Jakarta (ANTARA) - Cendekiawan Prof Dr Emil Salim mengatakan bonus demografi berupa dominasi penduduk usia produktif harus dibuatkan persiapan agar warga dari generasi kini dan mendatang menjadi sumber daya manusia (SDM) terampil dan berkualitas agar Indonesia bisa keluar dari negara ekonomi menengah (middle income country).

"Kalau kita tidak memanfaatkan (bonus demografi) ini maka tidak usah kita berpikir keluar dari middle income trap," kata Emil Salim yang juga ahli ekonomi dalam Simposium Kebangsaan dan Perayaan 111 Tahun Kebangkitan Nasional di Gedung IMERI, Fakultas Kedokteran Universitas Indonesia, Jakarta, Senin.

Simposium Kebangsaan itu diadakan oleh Forum Koordinasi Lintas Fakultas Alumni Universitas Indonesia (Fokal UI) dengan tema "Visi Indonesia 2045: Berdaulat, Maju, Adil dan Makmur".

Emil yang merupakan lulusan Universitas Indonesia mengatakan bonus demografi membuka kesempatan untuk Indonesia keluar dari negara ekonomi menengah menjadi negara ekonomi maju karena bonus demografi menghasilkan populasi produktif yang mendominasi penduduk negeri ini.

Dia mengatakan jika populasi produktif itu tidak dipersiapkan dengan optimal maka tidak akan menghasilkan sumber daya manusia yang mampu berdaya saing dan membangun bangsa, justru akan membuat beban jika tidak menjadi tenaga kerja yang terampil.

Dia mengatakan Indonesia menghadapi tiga tantangan utama, yakni terjebak sebagai negara ekonomi menengah, ketimpangan yang meningkat, kompetisi global.

Untuk mengatasi tiga tantangan utama itu, Indonesia mempunyai modal yaitu bonus demografi dan urbanisasi, pembangunan kapasitas dan manajemen pengetahuan, pertumbuhan produktivitas dan pembangunan berkelanjutan.

Diperkirakan perlu 20-40 tahun untuk negara ekonomi menengah di Asia guna mencapai negara ekonomi maju, di antaranya India diperkirakan pada 2055, Vietnam tahun 2054, Filipina 2048, Indonesia 2043, Thailand 2035, China 2028 dan Malaysia pada 2021.

Emil mengatakan pertumbuhan ekonomi Indonesia cenderung berada pada angka 5 persen sekian. Ketimpangan juga menjadi suatu persoalan yang harus diatasi.
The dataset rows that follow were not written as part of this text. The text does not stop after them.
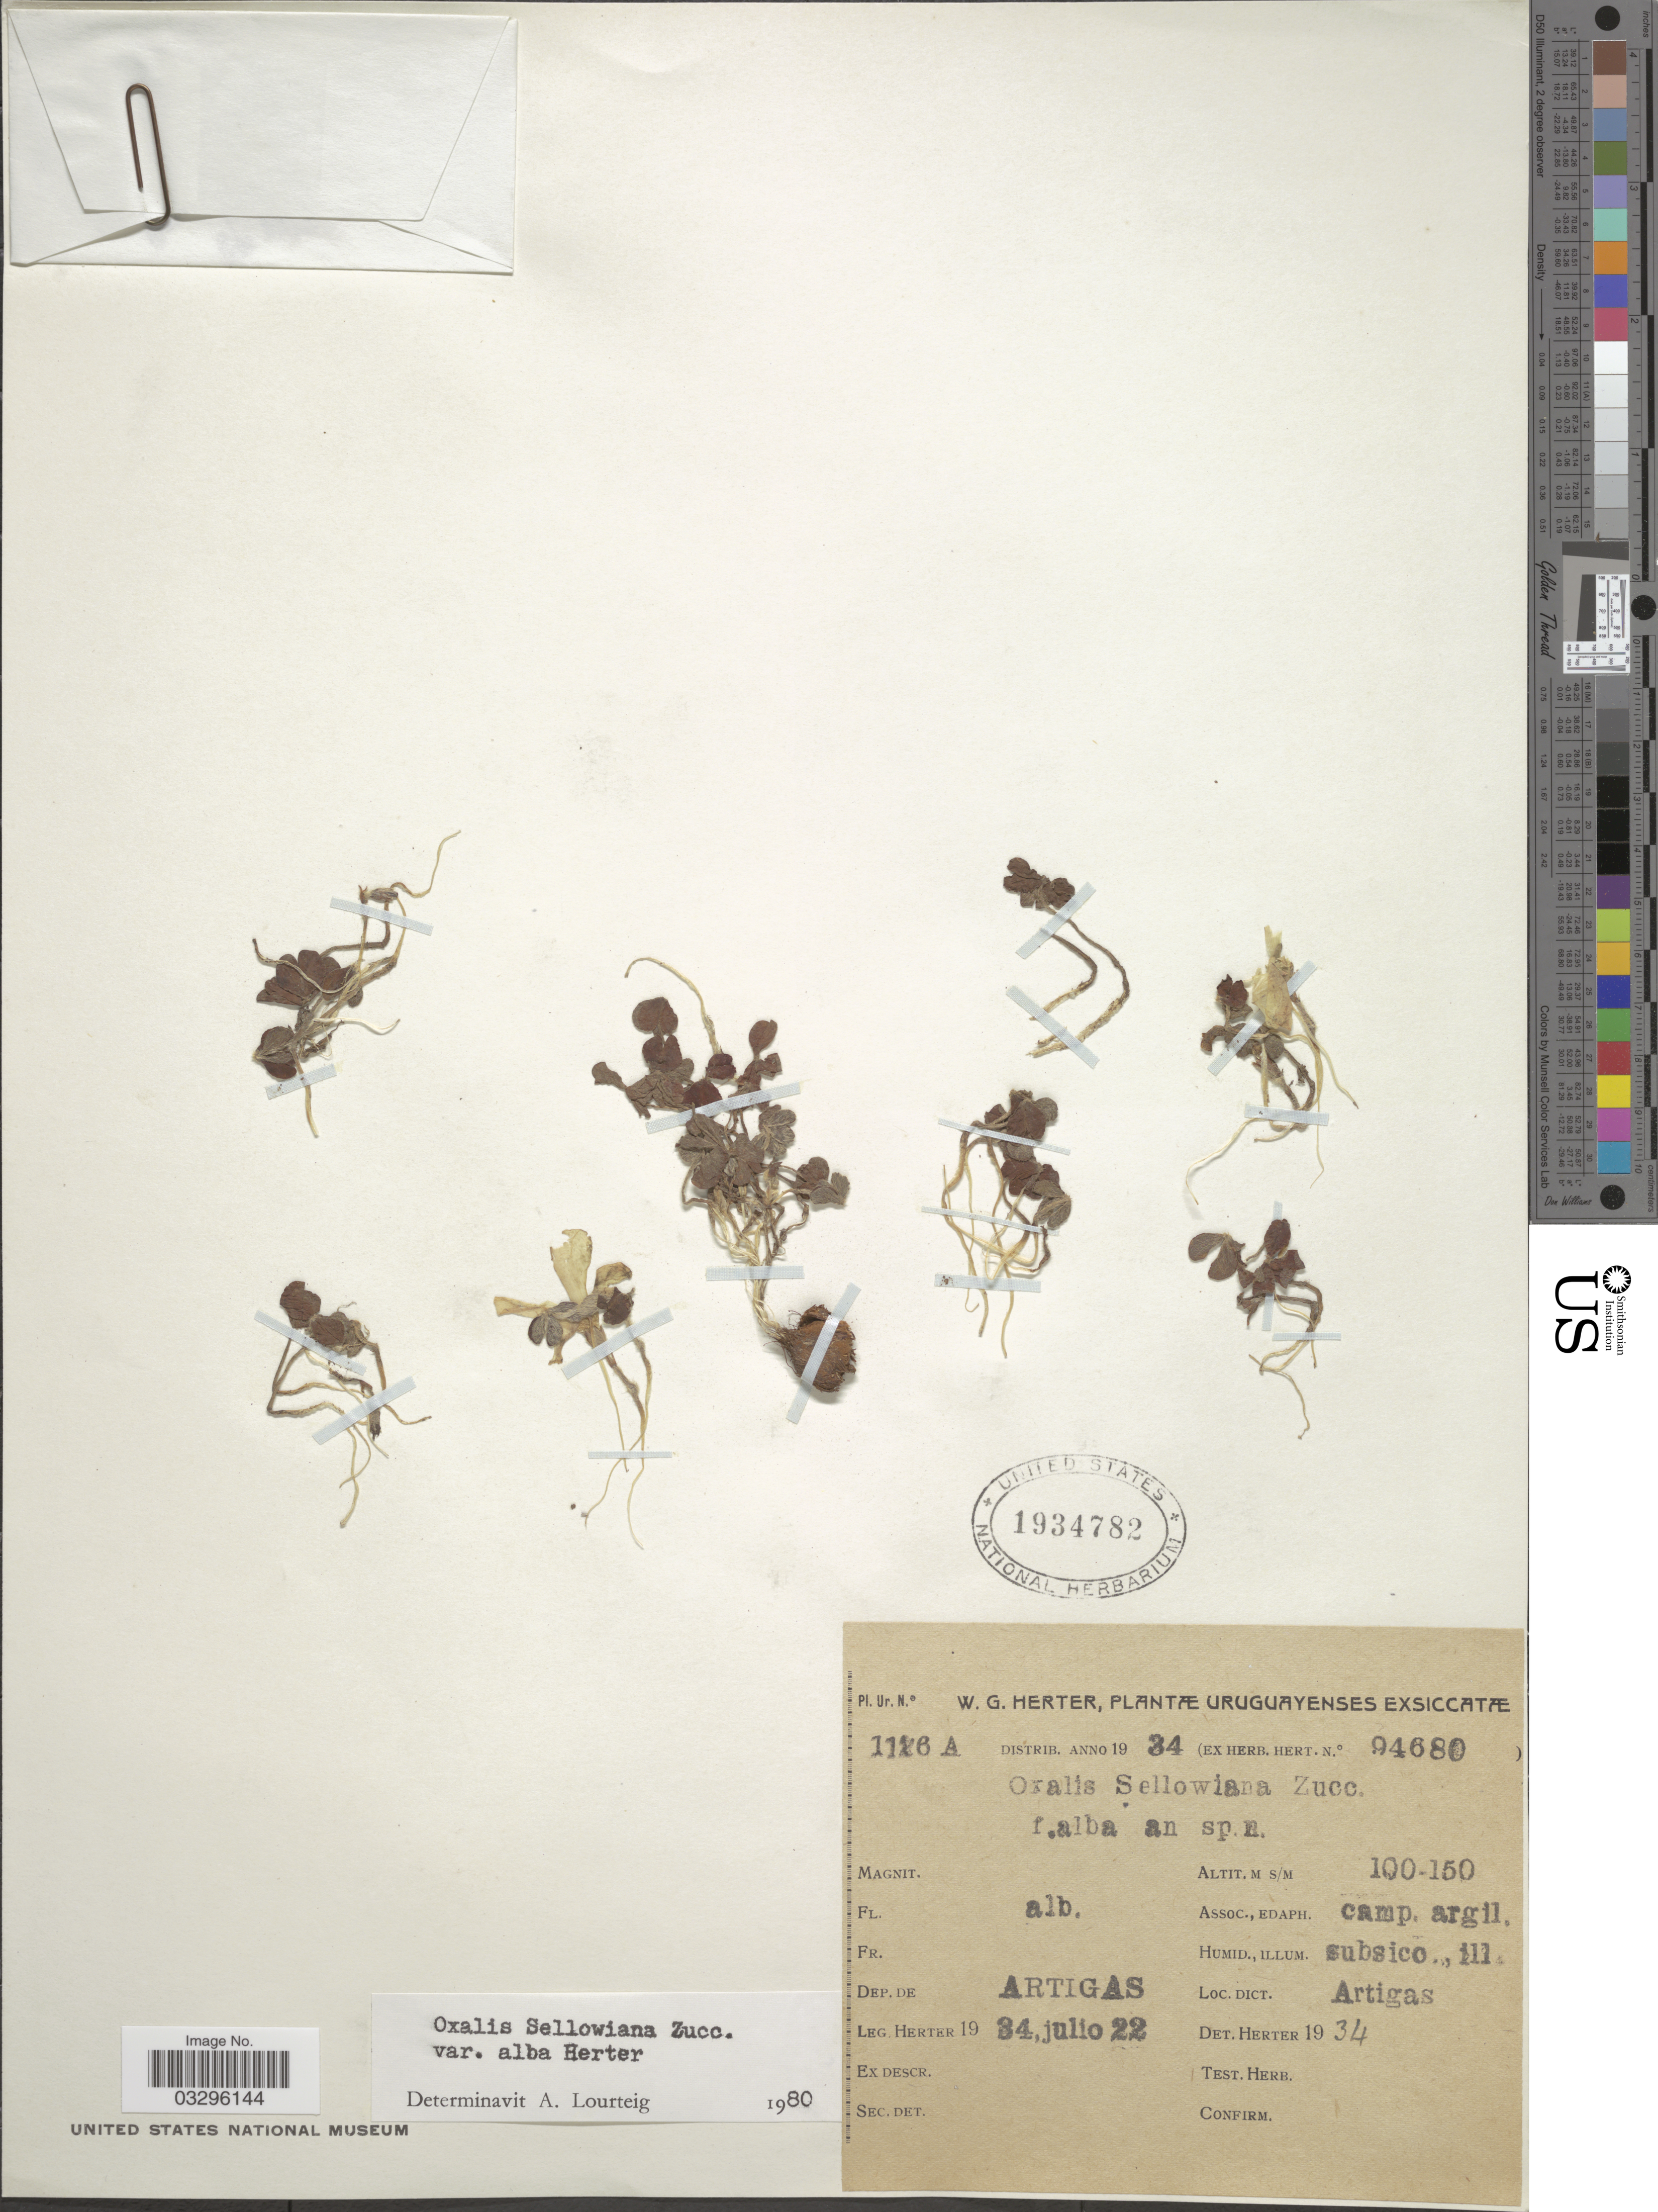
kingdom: Plantae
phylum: Tracheophyta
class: Magnoliopsida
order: Oxalidales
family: Oxalidaceae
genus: Oxalis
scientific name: Oxalis sellowiana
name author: Zucc.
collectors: W. G. Herter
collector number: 1126A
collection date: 1934-07-22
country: Uruguay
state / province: Artigas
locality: Dep. de Artigas. Dict. Artigas.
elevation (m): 100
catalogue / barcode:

Di lain sisi, pertumbuhan ekonomi berlangsung lamban karena adanya jurang pembangunan infrastruktur sejak lama, yang kemudian digenjot beberapa tahun belakangan ini.

Selain itu, kualitas pendidikan juga belum mengalami peningkatan yang signifikan, padahal sektor ini berpengaruh pada pembangunan manusia Indonesia yang berkualitas.

"Kita harus genjot habis-habisan kuantitas manusia berkualitas Indonesia," ujarnya.

Guna mengembangkan pendidikan agar mendukung pertumbuhan ekonomi, maka perlu dilakukan sejumlah upaya di antaranya pembangunan puluhan universitas sebagai pusat penelitian untuk menghasilkan berbagai inovasi dan mendukung keberlanjutan pemanfaatan optimal teknologi, menciptakan 100.000 doktor pada 2025, membangun universitas dan politeknik yang berkualitas serta relevan dengan kebutuhan tenaga kerja dan bangsa, meningkatkan intensitas, kualitas dan relevansi pusat-pusat pelatihan bersertifikat.

Dia mengatakan indeks pembangunan di bawah rata-rata nasional terjadi di Sumatera (Aceh, Sumatera Utara, Jambi, Sumatera Selatan, Bengkulu, Lampung, Bangka Belitung), Jawa (Jawa Barat, Jawa Tengah, Jawa Timur), Kalimantan (Kalimantan Barat, Kalimantan Tengah, Kalimantan Selatan, Kalimantan Utara), Sulawesi (Sulawesi TENGAH, Sulawesi Selatan, Sulawesi Tenggara, Gorontalo, Sulawesi Barat), Maluku (Maluku Utara), Papua (Papua Barat).

Dia mengatakan pemerintah Indonesia juga perlu terus menggenjot pembangunan di wilayah Indonesia untuk bergerak maju dan menyingkirkan disparitas pembangunan antarwilayah. Fokus pembangunan terutama pada Indonesia bagian timur agar bisa berkembang maju dengan kota-kota lain di Jawa. Petani-petani juga harus diperkuat sehingga dapat meningkatkan produksi dan produktivitasnya untuk meningkatkan kontribusi sektor pertanian terhadap pertumbuhan ekonomi Indonesia.